Inline skating is a fun way to get in shape and stay fit especially on warm sunny days when it’s a lot more enjoyable to exercise outdoors than on a treadmill or exercise bike indoors at the gym. These days most cities have nicely paved paths through parkland, beach and waterfront areas to make your rollerblading experience more enjoyable. Unfortunately depending on where you live, you may not be able to or want to rollerblade all year round.
There are many benefits to be derived from inline skating. It’s much easier and safer on the knees and back than jogging since your legs aren’t taking as much pounding against a hard surface. You don’t have to travel as far as cycling to get maximum benefits. Along with a great cardiovascular workout, blading provides you with a fantastic lower body workout by strengthening and toning your thighs, gluteus, calves and hamstrings. It’s like doing thousands of lunges using your own body weight without even realizing it or getting bored!
You should try to combine blading with strength training exercises with weights such as leg extensions, leg presses and calf raises to name a few. This will ensure that your muscles and bones remain strong and it helps to prevent any possible injuries from occurring.
Before you begin inline skating, you may want to do a little bit of light stretching particularly focusing on your thighs and hamstrings. Right now there is debate over whether or not to stretch before exercising. I believe you should do what feels best for you. Also, the first few minutes should be done at a slower pace as a warm up for your muscles.
Rollerblading is extremely safe once you get proficient at it. Rarely will you fall by yourself. If you do, it’s usually a result of your surroundings. No different than cycling or walking on a sidewalk. To prevent injuries and scrapes, you may wish to purchase elbow, wrist and knee pads plus a helmet.
If you’re new to this sport, I suggest you either borrow a pair from a friend or rent a pair just to try it out, get a feel. When you’re ready to buy a pair there are a few things to look for. If you’re going to buy a really cheap pair I’ll guarantee you that you will not enjoy inline skating. What I suggest that you buy a pair in the mid-price range.
What should you look for in a pair of inline skates? The obvious being that the boot fits your feet properly in a pair of sports socks. If you feel the boot rubbing against your ankles or your toes rubbing inside the boot, try another pair because ill-fitted boots will result in blisters and sore feet. Just like a badly fitting pair of running shoes.
It will be better if you use laces for the boot with one plastic or Velcro strap at the top and soft boots with plastic heel and bottom moldings for extra support. Soft boots with no plastic molding support usually give way to your ankle over time. Wheels should be in the 76-78mm range. 80mm is too big a wheel for most people. Look for bearings with ABEC 4-5. Most quality inline skates come with ABEC 5 bearings nowadays anyway.

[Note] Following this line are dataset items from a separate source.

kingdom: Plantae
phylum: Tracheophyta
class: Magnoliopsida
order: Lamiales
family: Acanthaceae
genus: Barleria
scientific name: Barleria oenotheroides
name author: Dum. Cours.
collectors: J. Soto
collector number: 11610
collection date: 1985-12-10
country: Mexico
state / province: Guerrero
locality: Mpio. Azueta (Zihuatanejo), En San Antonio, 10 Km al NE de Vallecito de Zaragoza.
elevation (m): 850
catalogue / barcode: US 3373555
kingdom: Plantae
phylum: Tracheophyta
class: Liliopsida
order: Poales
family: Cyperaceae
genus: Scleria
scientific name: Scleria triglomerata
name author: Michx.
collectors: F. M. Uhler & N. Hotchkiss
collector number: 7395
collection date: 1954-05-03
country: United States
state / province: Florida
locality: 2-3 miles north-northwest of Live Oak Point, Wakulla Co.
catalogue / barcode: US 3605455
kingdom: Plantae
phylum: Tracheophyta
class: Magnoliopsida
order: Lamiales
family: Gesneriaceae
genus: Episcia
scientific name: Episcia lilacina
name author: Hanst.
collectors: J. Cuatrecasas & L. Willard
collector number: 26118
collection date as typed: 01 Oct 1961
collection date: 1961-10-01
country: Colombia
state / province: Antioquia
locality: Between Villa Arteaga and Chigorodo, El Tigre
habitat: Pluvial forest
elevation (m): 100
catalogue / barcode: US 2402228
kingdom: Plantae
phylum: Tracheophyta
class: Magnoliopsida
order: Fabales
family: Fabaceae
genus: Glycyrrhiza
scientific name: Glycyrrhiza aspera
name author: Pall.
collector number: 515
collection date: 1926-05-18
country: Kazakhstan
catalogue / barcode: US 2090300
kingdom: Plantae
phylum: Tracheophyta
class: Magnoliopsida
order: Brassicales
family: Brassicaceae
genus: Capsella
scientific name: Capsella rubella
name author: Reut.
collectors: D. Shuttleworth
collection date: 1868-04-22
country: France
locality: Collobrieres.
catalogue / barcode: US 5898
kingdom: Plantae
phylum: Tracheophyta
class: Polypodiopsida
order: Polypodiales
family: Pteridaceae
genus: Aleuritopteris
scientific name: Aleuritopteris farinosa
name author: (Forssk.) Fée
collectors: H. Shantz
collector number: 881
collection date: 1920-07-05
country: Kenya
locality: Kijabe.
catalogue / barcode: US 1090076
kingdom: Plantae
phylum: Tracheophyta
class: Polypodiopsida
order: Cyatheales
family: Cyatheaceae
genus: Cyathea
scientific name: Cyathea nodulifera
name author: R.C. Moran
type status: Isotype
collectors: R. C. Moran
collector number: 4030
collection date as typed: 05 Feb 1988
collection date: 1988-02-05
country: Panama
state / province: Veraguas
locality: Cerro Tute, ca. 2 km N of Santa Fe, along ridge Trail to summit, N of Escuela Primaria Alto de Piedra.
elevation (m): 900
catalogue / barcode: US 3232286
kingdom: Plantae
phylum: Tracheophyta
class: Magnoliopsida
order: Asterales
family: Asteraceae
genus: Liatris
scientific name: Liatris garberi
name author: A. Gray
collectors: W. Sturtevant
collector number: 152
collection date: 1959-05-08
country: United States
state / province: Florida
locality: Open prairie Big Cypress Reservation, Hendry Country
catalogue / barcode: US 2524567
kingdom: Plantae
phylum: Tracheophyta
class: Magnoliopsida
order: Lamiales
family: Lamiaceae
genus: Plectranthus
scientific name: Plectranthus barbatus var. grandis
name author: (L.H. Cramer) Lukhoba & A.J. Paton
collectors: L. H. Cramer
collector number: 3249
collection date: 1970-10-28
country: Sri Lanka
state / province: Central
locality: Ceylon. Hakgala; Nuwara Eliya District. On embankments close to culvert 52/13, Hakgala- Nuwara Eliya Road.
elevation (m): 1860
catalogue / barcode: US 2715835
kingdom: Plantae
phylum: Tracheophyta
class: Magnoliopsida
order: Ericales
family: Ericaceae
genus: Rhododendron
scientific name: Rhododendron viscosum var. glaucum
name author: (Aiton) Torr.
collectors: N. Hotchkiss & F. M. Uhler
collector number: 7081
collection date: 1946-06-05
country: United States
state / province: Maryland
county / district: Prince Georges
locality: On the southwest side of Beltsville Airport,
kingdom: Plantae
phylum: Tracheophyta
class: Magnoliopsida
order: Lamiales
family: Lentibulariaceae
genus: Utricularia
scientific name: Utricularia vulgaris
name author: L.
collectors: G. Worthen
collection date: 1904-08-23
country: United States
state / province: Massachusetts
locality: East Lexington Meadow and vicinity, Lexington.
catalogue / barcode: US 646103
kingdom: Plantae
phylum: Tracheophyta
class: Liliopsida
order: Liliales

Inline skates are easy to maintain. The wheels need to be rotated every once in a while to prevent uneven wearing out. So if you use them 3 times a week, monthly is fine or take a look for how much wear there is on the wheels. The bearings need to be lubricated too.
You can do it by removing the wheel bearings assembly and wiping the surface of any dirt and then spraying the entire wheel bearing assembly with lubricant. You don’t have to remove the bearings from the assembly casing because usually there is only very little dirt gets in there and it’s a lot of work to completely remove and put it back together again.